(Pose estimation data)
-*-*-

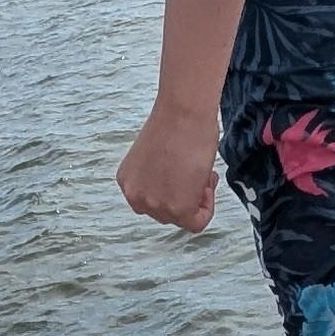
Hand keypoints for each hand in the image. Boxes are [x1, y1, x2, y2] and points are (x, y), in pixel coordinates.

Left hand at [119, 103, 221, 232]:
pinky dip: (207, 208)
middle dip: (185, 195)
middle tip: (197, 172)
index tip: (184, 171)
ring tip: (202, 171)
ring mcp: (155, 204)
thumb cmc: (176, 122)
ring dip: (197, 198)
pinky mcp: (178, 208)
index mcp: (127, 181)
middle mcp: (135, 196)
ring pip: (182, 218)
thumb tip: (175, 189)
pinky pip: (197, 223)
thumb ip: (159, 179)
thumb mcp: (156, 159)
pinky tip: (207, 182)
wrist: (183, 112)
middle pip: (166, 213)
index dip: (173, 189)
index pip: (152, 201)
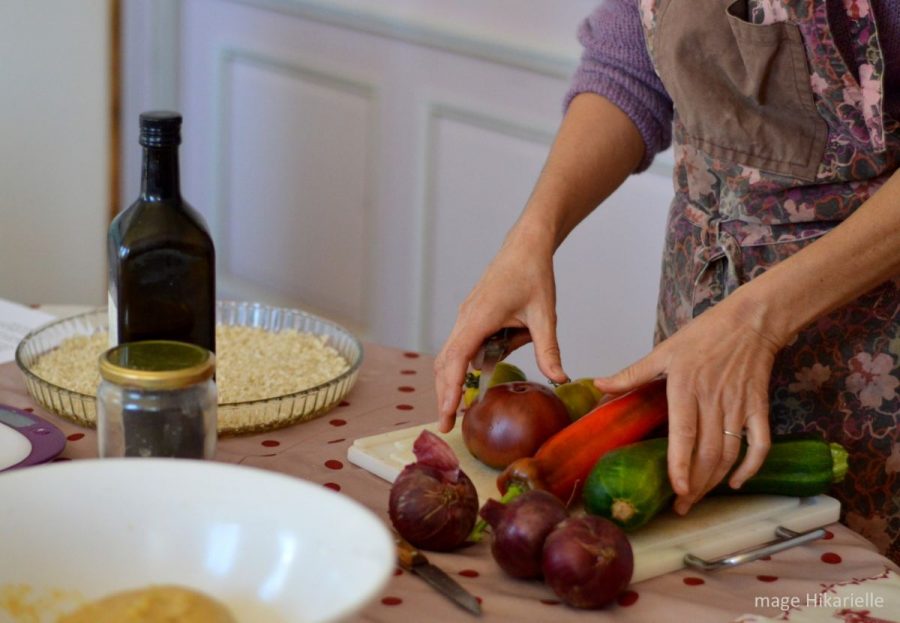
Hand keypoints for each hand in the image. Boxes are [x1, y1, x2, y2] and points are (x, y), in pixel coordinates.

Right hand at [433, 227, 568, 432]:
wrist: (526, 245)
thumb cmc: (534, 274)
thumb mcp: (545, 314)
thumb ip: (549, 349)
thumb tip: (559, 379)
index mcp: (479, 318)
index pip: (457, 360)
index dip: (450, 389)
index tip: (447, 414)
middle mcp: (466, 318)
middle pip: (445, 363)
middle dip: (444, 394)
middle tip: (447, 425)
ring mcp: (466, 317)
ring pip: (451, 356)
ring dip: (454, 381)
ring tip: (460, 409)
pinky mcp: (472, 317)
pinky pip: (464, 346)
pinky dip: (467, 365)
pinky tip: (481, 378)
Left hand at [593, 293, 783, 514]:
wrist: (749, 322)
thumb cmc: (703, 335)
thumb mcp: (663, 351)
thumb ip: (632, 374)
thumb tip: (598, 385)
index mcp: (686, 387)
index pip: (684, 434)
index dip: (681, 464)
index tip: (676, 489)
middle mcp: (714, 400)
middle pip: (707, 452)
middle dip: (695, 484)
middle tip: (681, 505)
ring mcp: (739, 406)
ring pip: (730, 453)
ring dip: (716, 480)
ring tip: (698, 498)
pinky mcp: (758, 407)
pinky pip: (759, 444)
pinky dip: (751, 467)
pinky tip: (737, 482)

-*-*-

*Exercise goal*. The copy should start at the line that contains "pinky tip: (207, 182)", end at the last line of the entries above, and match each line exactly, with pictures dropped.

*Result for this task*.
pinky tip: (207, 182)
wrist: (183, 112)
middle pip: (166, 213)
index dip: (173, 189)
index pip: (152, 201)
Hand keypoints for each hand in the image. Boxes are [x1, y1, x2, y2] and points are (x, y), in pixel coordinates.

Right hand at [433, 227, 568, 432]:
wrist: (526, 245)
thumb cmc: (534, 274)
thumb mcp: (545, 314)
thumb ip: (549, 349)
thumb tip: (559, 379)
index mcp: (479, 318)
index pip: (457, 360)
index dip: (450, 389)
index tip: (447, 414)
middle mcp: (466, 318)
middle pip: (445, 363)
middle dip: (444, 394)
middle tip: (447, 425)
ring mcp: (466, 317)
ring pip: (451, 356)
ring dip: (454, 381)
ring tip: (460, 409)
pinky mcp: (472, 317)
pinky pip: (464, 346)
pinky dip: (467, 365)
pinky tip: (481, 378)
Left hand at [593, 293, 783, 514]:
wrist: (749, 322)
thumb cmc: (703, 335)
thumb mcp: (663, 351)
thumb ip: (632, 374)
thumb tip: (598, 385)
index mcp: (686, 387)
index pip: (684, 434)
index dip: (681, 464)
index tip: (676, 489)
middle mcp: (714, 400)
middle pip: (707, 452)
middle dip: (695, 484)
middle tip: (681, 505)
ring mcp: (739, 406)
ring pip: (730, 453)
ring dip: (716, 480)
ring tip: (698, 498)
pinky mcp: (758, 407)
pinky pip: (759, 444)
pinky dip: (751, 467)
pinky tip: (737, 482)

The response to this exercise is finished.